[web-devel] What frameworks are there?

Michael Snoyman michael at snoyman.com
Wed Apr 7 13:55:40 EDT 2010

Hi Kyle,

Well, the web-routes-quasi package is basically an attempt to split out the
quasi-quoting used in Yesod so that others can use it. The next release of
Yesod will in fact depend on web-routes-quasi (in all likelihood).

The documentation on Yesod *is* sparse at the moment, mostly because the API
is still immature and will have some major changes over the next few
releases. If you're looking for something that will have backwards
compatibility, Yesod is not for you at the moment.

I will say that I use Yesod in production on a number of websites, and it's
worked well enough for me. One thing that it is majorly lacking is a
persistence layer, but I'm working on that[1]. I also have been toying with
the idea of replacing HStringTemplate with a type-safe templating system[2];
for fun I'm basing the syntax off of Haml[3]. If you want information on
either of these projects, or have suggestions, I'd love to hear them.

If you have other concerns, I'm also interested in hearing them. Yesod is
young and has plenty of room to grow, but I think it's a pleasure to program
with and is filling a niche that is missed by other Haskell packages.


[1] http://github.com/snoyberg/persistent
[2] http://github.com/snoyberg/hamlet
[3] http://haml-lang.com/

On Wed, Apr 7, 2010 at 10:46 AM, Kyle Murphy <orclev at gmail.com> wrote:

> I'm looking at experimenting with developing a site and due to various
> constraints I'm considering using one of the haskell frameworks. I
> experimented a bit with Happstack, although I'm not all that happy with it
> and I'm interested in alternatives. I've also looked briefly at yesod but it
> doesn't seem to be very well documented and I've got some concerns. The
> environment I'm working in has constrained memory, about 300M physical, with
> a further 500M of swap, but a relatively beefy CPU, so I'm trying to stay
> away from any of the in memory systems like MACID in happstack. At this
> point I'm mostly toying with the different frameworks to try to get a feel
> for them, but in a couple months I'm probably going to need to actually put
> together a production system that can handle some fairly low duty
> e-commerce. I'm planning on using Google Checkout for order processing, but
> aside from that and the memory constraints I don't have any real hard rules
> for what the framework needs to support. I'm currently running nginx to
> serve static content on the server, so I could potentially integrate with
> that, or I could just have whichever framework I end up using serve the
> static content as well.

- Collected data entries
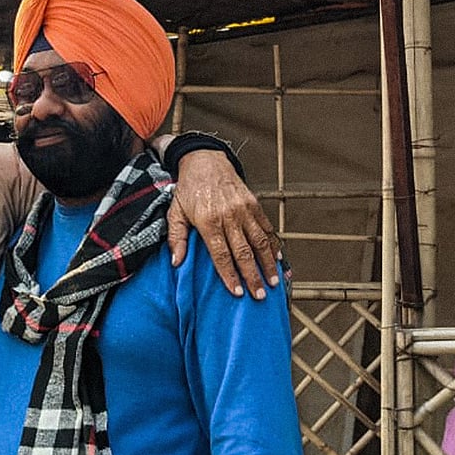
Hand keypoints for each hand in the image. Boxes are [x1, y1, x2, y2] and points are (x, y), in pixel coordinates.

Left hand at [167, 149, 279, 298]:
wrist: (204, 161)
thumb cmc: (189, 189)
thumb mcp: (175, 212)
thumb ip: (176, 238)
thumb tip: (177, 262)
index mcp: (208, 221)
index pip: (221, 254)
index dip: (230, 275)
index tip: (237, 292)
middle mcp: (228, 216)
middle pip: (244, 252)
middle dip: (253, 275)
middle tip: (260, 294)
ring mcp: (243, 209)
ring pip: (260, 241)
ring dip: (268, 263)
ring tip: (273, 281)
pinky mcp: (253, 203)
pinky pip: (266, 226)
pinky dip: (274, 243)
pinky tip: (279, 258)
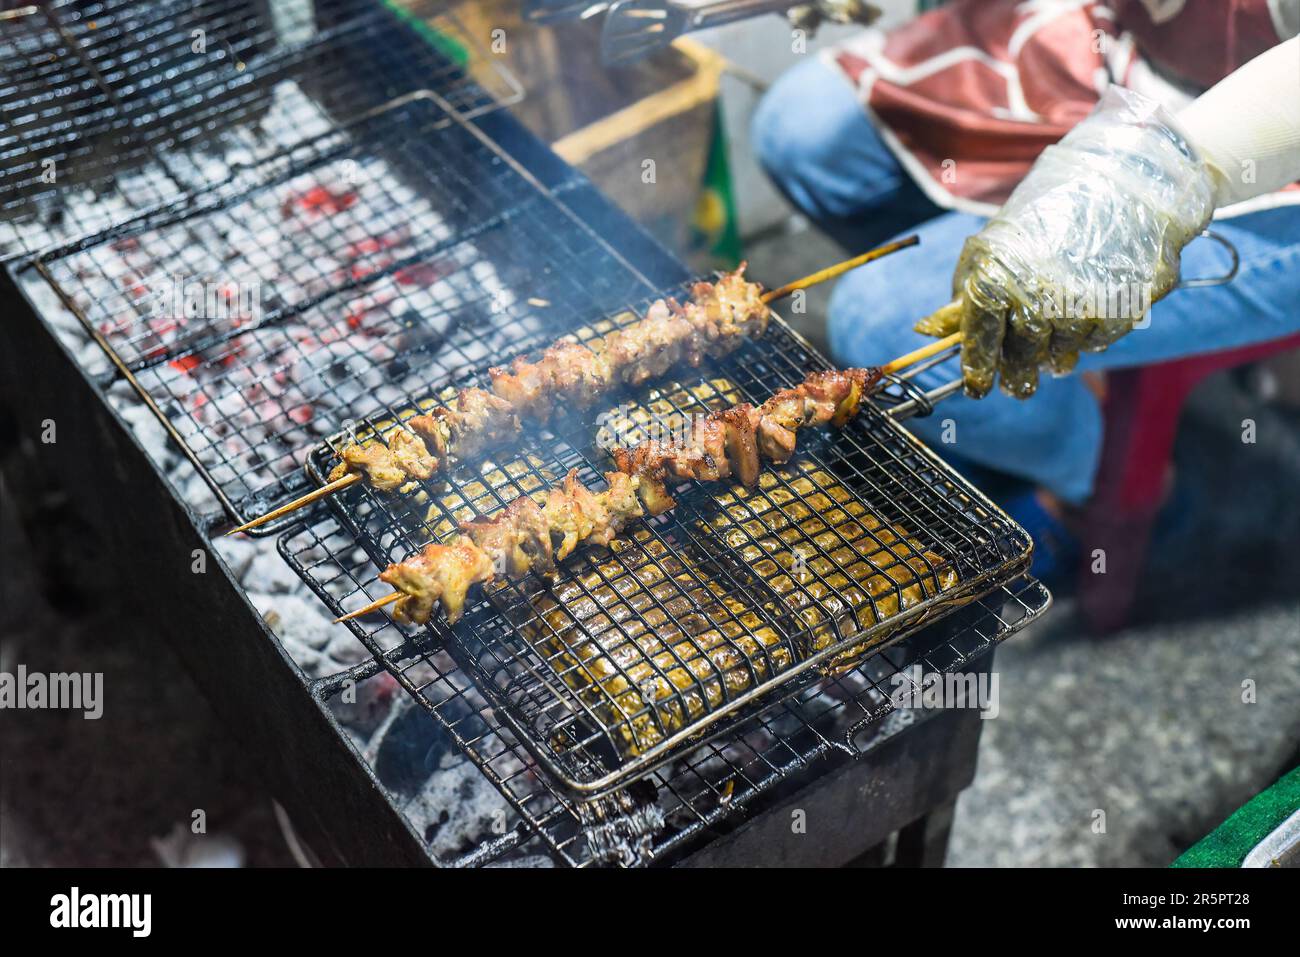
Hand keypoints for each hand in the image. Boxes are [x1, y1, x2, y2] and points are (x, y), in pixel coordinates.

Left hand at [917, 87, 1214, 398]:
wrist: (1125, 177)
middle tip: (1015, 384)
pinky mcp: (1125, 305)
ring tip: (1048, 353)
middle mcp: (1041, 293)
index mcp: (999, 276)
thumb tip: (929, 331)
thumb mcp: (993, 244)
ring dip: (1052, 359)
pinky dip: (1085, 341)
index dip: (977, 367)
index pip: (981, 337)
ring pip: (1061, 353)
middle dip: (1016, 375)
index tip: (976, 387)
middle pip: (1022, 356)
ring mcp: (1086, 302)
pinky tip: (1081, 326)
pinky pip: (1097, 342)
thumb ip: (964, 292)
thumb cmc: (1047, 212)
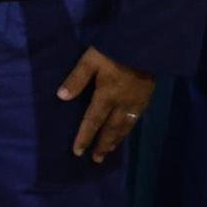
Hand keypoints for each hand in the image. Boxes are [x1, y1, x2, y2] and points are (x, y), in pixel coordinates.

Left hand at [58, 45, 153, 163]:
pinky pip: (135, 120)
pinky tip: (124, 132)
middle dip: (102, 145)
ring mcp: (136, 103)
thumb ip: (76, 79)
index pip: (92, 121)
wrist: (146, 46)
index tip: (78, 152)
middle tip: (96, 159)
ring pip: (124, 128)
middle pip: (111, 130)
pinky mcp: (146, 98)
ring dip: (115, 141)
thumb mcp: (90, 61)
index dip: (85, 137)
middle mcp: (122, 104)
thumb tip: (61, 97)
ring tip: (108, 152)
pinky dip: (127, 131)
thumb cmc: (113, 51)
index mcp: (106, 96)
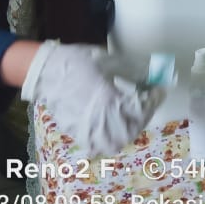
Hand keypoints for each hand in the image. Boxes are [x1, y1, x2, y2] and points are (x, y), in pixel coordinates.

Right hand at [22, 41, 163, 156]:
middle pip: (132, 128)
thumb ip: (137, 70)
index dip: (154, 99)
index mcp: (107, 101)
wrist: (45, 72)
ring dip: (131, 126)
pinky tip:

- Tasks for this exercise
#1 From the Yesod message, return the passage that begins at the words "I will say that" and stops after "to hear them.".
#2 Translate this sentence from the Yesod message into Spanish: "I will say that I use Yesod in production on a number of websites, and it's worked well enough for me."
This listing was gathered from a different source than the Yesod message.

- Results of the tasks
#1
I will say that I use Yesod in production on a number of websites, and it's
worked well enough for me. One thing that it is majorly lacking is a
persistence layer, but I'm working on that[1]. I also have been toying with
the idea of replacing HStringTemplate with a type-safe templating system[2];
for fun I'm basing the syntax off of Haml[3]. If you want information on
either of these projects, or have suggestions, I'd love to hear them.

#2 Diré que uso Yesod en producción en varios sitios web, y me ha funcionado bastante bien.